Verdict: one model, but mind the language
| English | French | Chinese | |
|---|---|---|---|
| Replace the cascade with one multimodal model? | Yes | Yes | No |
| Reply accuracy, multimodal | 100 % | 93 % | ~0 % |
| Reply accuracy, cascade | 93 % | 100 % | 92 % |
| Response time, multimodal vs cascade | 0.66 s vs 0.80 s | 0.71 s vs 0.89 s | 0.67 s vs 0.83 s |
| Why | hears English well | hears French well | can’t hear Mandarin |
(Reply correctness — what the caller actually experiences — is the column that decides this. Transcription WER/CER is the “Why,” not the verdict.)
- English- or French-first agent: the single multimodal model is a genuine win — faster, simpler, and at least as accurate on the metric that matters (correct replies). Just budget for the reasoning-mode latency tax.
- Mandarin (or any language the encoder can’t hear) in the loop: keep the cascade.
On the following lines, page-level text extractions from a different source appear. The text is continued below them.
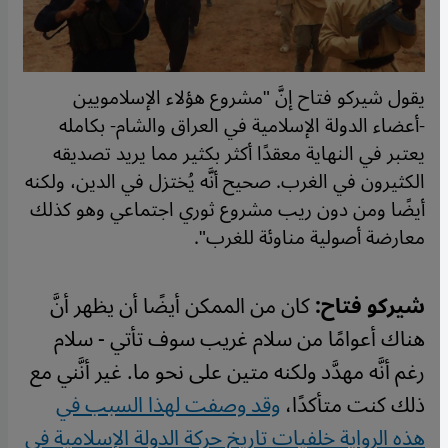
يقول شيركو فتاح إنَّ "مشروع هؤلاء الإسلامويين
-أعضاء الدولة الإسلامية في العراق والشام- بكامله
يعتبر في النهاية معقدًا أكثر بكثير مما يريد تصديقه
الكثيرون في الغرب. صحيح أنَّه يُختزل في الدين، ولكنه
أيضًا ومن دون ريب مشروع ثوري اجتماعي وهو كذلك
معارضة أصولية مناوئة للغرب".
شيركو فتاح:
كان من الممكن أيضًا أن يظهر أنَّ
هناك أعوامًا من سلام غريب سوف تأتي - سلام
رغم أنَّه مهدَّد ولكنه متين على نحو ما. غير أنَّني مع
ذلك كنت متأكدًا،
وقد وصفت لهذا السبب في
هذه الرواية خلفيات تاريخ حركة الدولة الإسلامية في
A dedicated ASR model isn’t legacy baggage — it’s the only reason the Chinese agent answers correctly at all. And note French works fine, so this is about which languages the audio encoder covers, not “English vs the rest.”
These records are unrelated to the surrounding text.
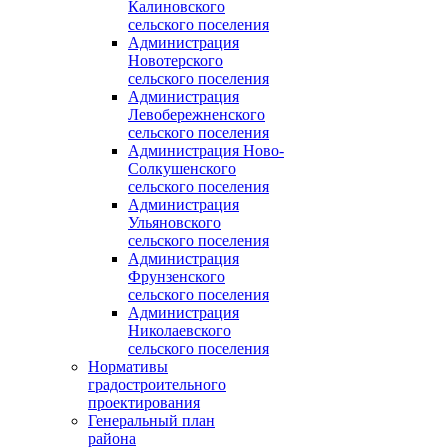
Калиновского
сельского поселения
Администрация
Новотерского
сельского поселения
Администрация
Левобережненского
сельского поселения
Администрация Ново-
Солкушенского
сельского поселения
Администрация
Ульяновского
сельского поселения
Администрация
Фрунзенского
сельского поселения
Администрация
Николаевского
сельского поселения
Нормативы
градостроительного
проектирования
Генеральный план
района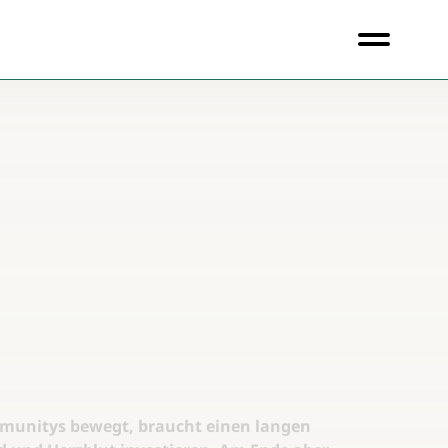
mmunitys bewegt, braucht einen langen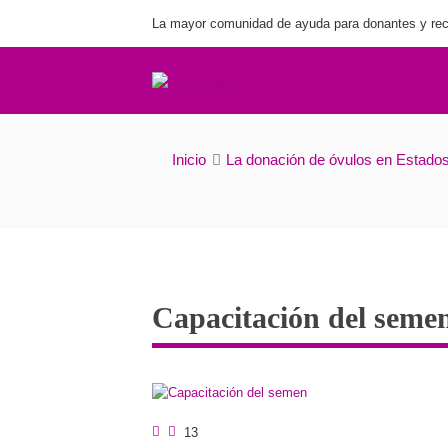
La mayor comunidad de ayuda para donantes y rec
Inicio
La donación de óvulos en Estado
Capacitación del seme
13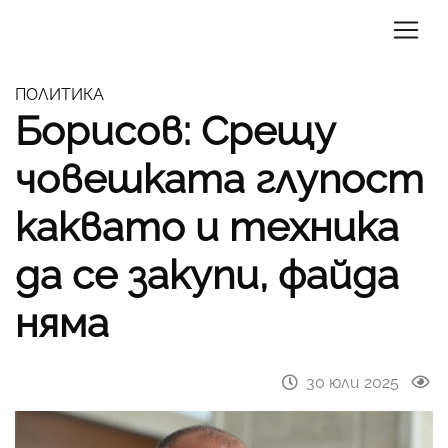
ПОЛИТИКА
Борисов: Срещу
човешката глупост
каквато и техника
да се закупи, файда
няма
30 юли 2025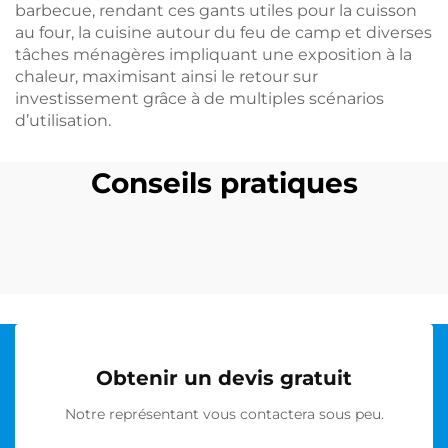
barbecue, rendant ces gants utiles pour la cuisson
au four, la cuisine autour du feu de camp et diverses
tâches ménagères impliquant une exposition à la
chaleur, maximisant ainsi le retour sur
investissement grâce à de multiples scénarios
d’utilisation.
Conseils pratiques
Obtenir un devis gratuit
Notre représentant vous contactera sous peu.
- The metric that decides it is reply correctness, not WER — because a phone caller is served by the answer, not the transcript. Test the language(s) you’ll actually deploy in, and grade the reply.
- My bilingual (Chinese/English) phone agent keeps faster-whisper + an LLM. The one-model future is clearly coming — for English and French it’s already here — but it arrives one language at a time.
The meta-lesson: a spec sheet that lists “audio input” is telling you the plumbing exists, not that the quality does — and a single model that aces a task in one language can score zero in another. Hold the reasoning constant, vary one thing, and measure the thing your users actually feel: did it answer, and how fast.
Reproduce it
e2e/items.json # 27 spoken turns + answer keys (en + zh)
e2e/gen_audio.py # gTTS -> audio/<id>.mp3
e2e/stt.py # cascade stage 1: faster-whisper -> stt.tsv (+ latency)
e2e/run_e2e.py # A (whisper text -> gemma4) vs B (audio -> gemma4); replies + latency + correctness
e2e/regrade.py # Traditional->Simplified-aware scoring -> summary tables
Plus a standalone transcription benchmark (build_corpus.py / run_fw.py / run_gemma4.py / score.py) on Google FLEURS for the WER/CER mechanism numbers. Hardware: one 24 GB GPU, Ollama 0.30.7. If you run it on a larger Gemma 4 or other languages, I’d love to see the numbers.